FIG. 5 is a flow chart illustrating another method according to an embodiment of the present invention, continuing from the method shown in FIG. 4.

FIG. 6 is a schematic block diagram depicting a computer system according to an embodiment of the disclosure which may be incorporated, all or in part, in one or more computers or devices shown in other FIGS., and cooperates with the systems and methods shown in the FIGS.

DETAILED DESCRIPTION

The following description with reference to the accompanying drawings is provided to assist in a comprehensive understanding of exemplary embodiments of the invention as defined by the claims and their equivalents. The description includes various specific details to assist in that understanding, but these are to be regarded as merely exemplary, and assist in providing clarity and conciseness. Accordingly, those of ordinary skill in the art will recognize that various changes and modifications of the embodiments described herein can be made without departing from the scope and spirit of the invention. In addition, descriptions of well-known functions and constructions may be omitted.

The terms and words used in the following description and claims are not limited to the bibliographical meanings, but are merely used to enable a clear and consistent understanding of the invention.

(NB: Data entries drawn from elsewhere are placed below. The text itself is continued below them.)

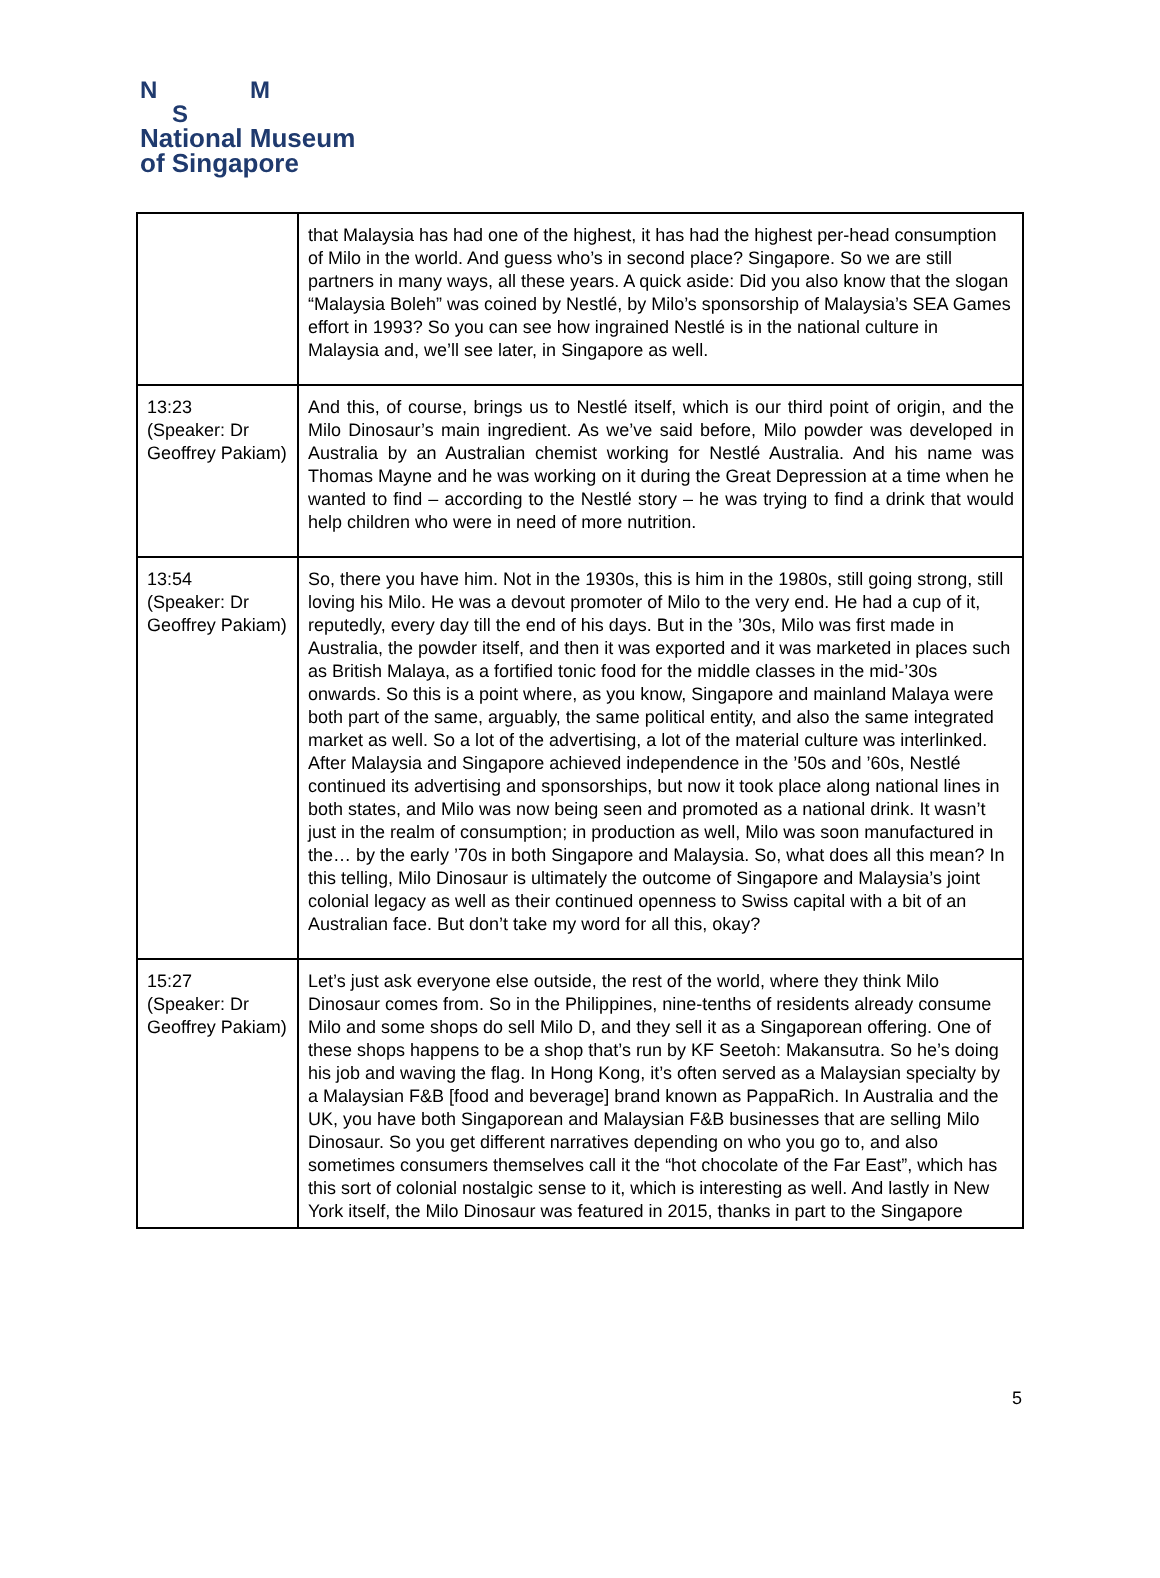N M
S
National Museum
of Singapore
| | that Malaysia has had one of the highest, it has had the highest per-head consumption of Milo in the world. And guess who’s in second place? Singapore. So we are still partners in many ways, all these years. A quick aside: Did you also know that the slogan “Malaysia Boleh” was coined by Nestlé, by Milo’s sponsorship of Malaysia’s SEA Games effort in 1993? So you can see how ingrained Nestlé is in the national culture in Malaysia and, we’ll see later, in Singapore as well. |
| 13:23 (Speaker: Dr Geoffrey Pakiam) | And this, of course, brings us to Nestlé itself, which is our third point of origin, and the Milo Dinosaur’s main ingredient. As we’ve said before, Milo powder was developed in Australia by an Australian chemist working for Nestlé Australia. And his name was Thomas Mayne and he was working on it during the Great Depression at a time when he wanted to find – according to the Nestlé story – he was trying to find a drink that would help children who were in need of more nutrition. |
| 13:54 (Speaker: Dr Geoffrey Pakiam) | So, there you have him. Not in the 1930s, this is him in the 1980s, still going strong, still loving his Milo. He was a devout promoter of Milo to the very end. He had a cup of it, reputedly, every day till the end of his days. But in the ’30s, Milo was first made in Australia, the powder itself, and then it was exported and it was marketed in places such as British Malaya, as a fortified tonic food for the middle classes in the mid-’30s onwards. So this is a point where, as you know, Singapore and mainland Malaya were both part of the same, arguably, the same political entity, and also the same integrated market as well. So a lot of the advertising, a lot of the material culture was interlinked. After Malaysia and Singapore achieved independence in the ’50s and ’60s, Nestlé continued its advertising and sponsorships, but now it took place along national lines in both states, and Milo was now being seen and promoted as a national drink. It wasn’t just in the realm of consumption; in production as well, Milo was soon manufactured in the… by the early ’70s in both Singapore and Malaysia. So, what does all this mean? In this telling, Milo Dinosaur is ultimately the outcome of Singapore and Malaysia’s joint colonial legacy as well as their continued openness to Swiss capital with a bit of an Australian face. But don’t take my word for all this, okay? |
| 15:27 (Speaker: Dr Geoffrey Pakiam) | Let’s just ask everyone else outside, the rest of the world, where they think Milo Dinosaur comes from. So in the Philippines, nine-tenths of residents already consume Milo and some shops do sell Milo D, and they sell it as a Singaporean offering. One of these shops happens to be a shop that’s run by KF Seetoh: Makansutra. So he’s doing his job and waving the flag. In Hong Kong, it’s often served as a Malaysian specialty by a Malaysian F&B [food and beverage] brand known as PappaRich. In Australia and the UK, you have both Singaporean and Malaysian F&B businesses that are selling Milo Dinosaur. So you get different narratives depending on who you go to, and also sometimes consumers themselves call it the “hot chocolate of the Far East”, which has this sort of colonial nostalgic sense to it, which is interesting as well. And lastly in New York itself, the Milo Dinosaur was featured in 2015, thanks in part to the Singapore |
5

Accordingly, it should be apparent to those skilled in the art that the following description of exemplary embodiments of the present invention is provided for illustration purpose only and not for the purpose of limiting the invention as defined by the appended claims and their equivalents.

It is to be understood that the singular forms “a,” “an,” and “the” include plural referents unless the context clearly dictates otherwise. Thus, for example, reference to “a component surface” includes reference to one or more of such surfaces unless the context clearly dictates otherwise.

EMBODIMENTS AND EXAMPLES

Embodiments and figures of the present disclosure may have the same or similar components as other embodiments. Such figures and descriptions illustrate and explain further examples and embodiments according to the present disclosure. Embodiments of the present disclosure can include operational actions and/or procedures. A method, such as a computer-implemented method, can include a series of operational blocks for implementing an embodiment according to the present disclosure which can include cooperation with one or more systems shown in the figures. The operational blocks of the methods and systems according to the present disclosure can include techniques, mechanism, modules, and the like for implementing the functions of the operations in accordance with the present disclosure. Similar components may have the same reference numerals. Components can operate in concert with a computer implemented method.

It is understood that a customer can be an individual, or a group of individuals, or a company or an organization.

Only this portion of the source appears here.